Common pitfalls and troubleshooting
- Unexpectedly low performance: check caching, openflags, alignment, and multipath settings.
- High variance: increase run times, ensure isolation, increase threads for better statistical confidence.
- Permission or device access errors: run Jenkins agent with appropriate privileges or use sudo carefully.
- Time drift between hosts: synchronize time with NTP to correlate logs.
Example: End-to-end checklist
- Create modular Vdbench profiles and store in Git.
- Provision Jenkins agents with Vdbench installed and device access.
- Implement a Jenkins Pipeline to checkout, run, archive, and parse results.
- Define pass/fail thresholds and baseline comparisons.
- Push metrics to a dashboard for trend analysis.
- Schedule regular runs and enable on-demand triggers (PRs, releases).
- Review and adjust tests after major infra changes.

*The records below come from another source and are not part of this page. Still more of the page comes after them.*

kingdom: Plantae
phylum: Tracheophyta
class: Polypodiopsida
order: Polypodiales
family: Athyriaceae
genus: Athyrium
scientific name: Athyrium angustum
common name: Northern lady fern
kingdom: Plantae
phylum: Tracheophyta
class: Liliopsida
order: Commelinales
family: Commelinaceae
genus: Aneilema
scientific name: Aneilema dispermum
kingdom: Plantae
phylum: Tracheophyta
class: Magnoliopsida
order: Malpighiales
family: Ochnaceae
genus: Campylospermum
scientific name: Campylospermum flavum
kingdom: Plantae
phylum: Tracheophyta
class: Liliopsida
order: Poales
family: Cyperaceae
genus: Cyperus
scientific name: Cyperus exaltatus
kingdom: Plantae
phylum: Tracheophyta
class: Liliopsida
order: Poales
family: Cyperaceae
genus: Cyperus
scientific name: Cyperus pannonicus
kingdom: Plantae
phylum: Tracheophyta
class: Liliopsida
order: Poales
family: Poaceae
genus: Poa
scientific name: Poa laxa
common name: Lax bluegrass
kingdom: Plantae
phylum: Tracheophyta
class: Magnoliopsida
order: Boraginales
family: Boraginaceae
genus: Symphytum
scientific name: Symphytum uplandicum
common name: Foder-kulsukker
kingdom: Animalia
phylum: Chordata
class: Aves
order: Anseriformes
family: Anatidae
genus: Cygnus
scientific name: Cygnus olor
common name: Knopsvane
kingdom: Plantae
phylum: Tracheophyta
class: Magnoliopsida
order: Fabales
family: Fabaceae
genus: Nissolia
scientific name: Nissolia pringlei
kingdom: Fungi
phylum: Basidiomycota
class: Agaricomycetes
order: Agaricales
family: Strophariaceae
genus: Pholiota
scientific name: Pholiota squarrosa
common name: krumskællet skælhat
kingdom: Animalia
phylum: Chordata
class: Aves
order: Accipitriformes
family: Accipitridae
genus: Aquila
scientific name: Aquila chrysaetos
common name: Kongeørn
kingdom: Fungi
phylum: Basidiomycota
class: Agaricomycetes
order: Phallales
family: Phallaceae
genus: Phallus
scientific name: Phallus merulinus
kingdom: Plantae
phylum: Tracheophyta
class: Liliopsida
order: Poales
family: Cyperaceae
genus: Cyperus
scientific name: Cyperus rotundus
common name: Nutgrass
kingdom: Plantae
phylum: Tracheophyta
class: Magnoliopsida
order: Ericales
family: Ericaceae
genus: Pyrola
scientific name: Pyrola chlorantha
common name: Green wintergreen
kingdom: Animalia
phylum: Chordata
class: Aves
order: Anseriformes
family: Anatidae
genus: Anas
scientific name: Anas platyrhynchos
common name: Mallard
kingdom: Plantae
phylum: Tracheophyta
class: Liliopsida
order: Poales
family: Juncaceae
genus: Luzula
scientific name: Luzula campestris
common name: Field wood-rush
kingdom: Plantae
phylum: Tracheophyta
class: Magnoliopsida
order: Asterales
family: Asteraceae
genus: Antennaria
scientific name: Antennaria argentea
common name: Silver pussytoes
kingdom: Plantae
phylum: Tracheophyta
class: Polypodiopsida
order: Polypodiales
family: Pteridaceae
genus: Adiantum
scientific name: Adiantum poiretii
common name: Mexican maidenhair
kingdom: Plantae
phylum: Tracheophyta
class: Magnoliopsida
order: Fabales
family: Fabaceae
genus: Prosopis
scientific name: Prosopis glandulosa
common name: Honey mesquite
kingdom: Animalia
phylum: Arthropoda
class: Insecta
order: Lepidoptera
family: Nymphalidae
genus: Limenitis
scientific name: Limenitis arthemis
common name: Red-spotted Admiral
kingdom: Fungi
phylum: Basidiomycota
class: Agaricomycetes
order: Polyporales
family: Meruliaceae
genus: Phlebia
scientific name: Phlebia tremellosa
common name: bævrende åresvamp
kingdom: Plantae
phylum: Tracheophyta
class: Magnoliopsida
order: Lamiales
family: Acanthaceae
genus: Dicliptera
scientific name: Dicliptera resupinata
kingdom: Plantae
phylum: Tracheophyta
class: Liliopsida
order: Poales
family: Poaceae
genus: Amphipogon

Automating Vdbench with Jenkins turns manual storage benchmarking into a reproducible, traceable, and actionable process. With modular profiles, robust parsing, and clear thresholds, teams can detect regressions early, correlate performance changes with code or infrastructure changes, and keep storage performance predictable as systems evolve.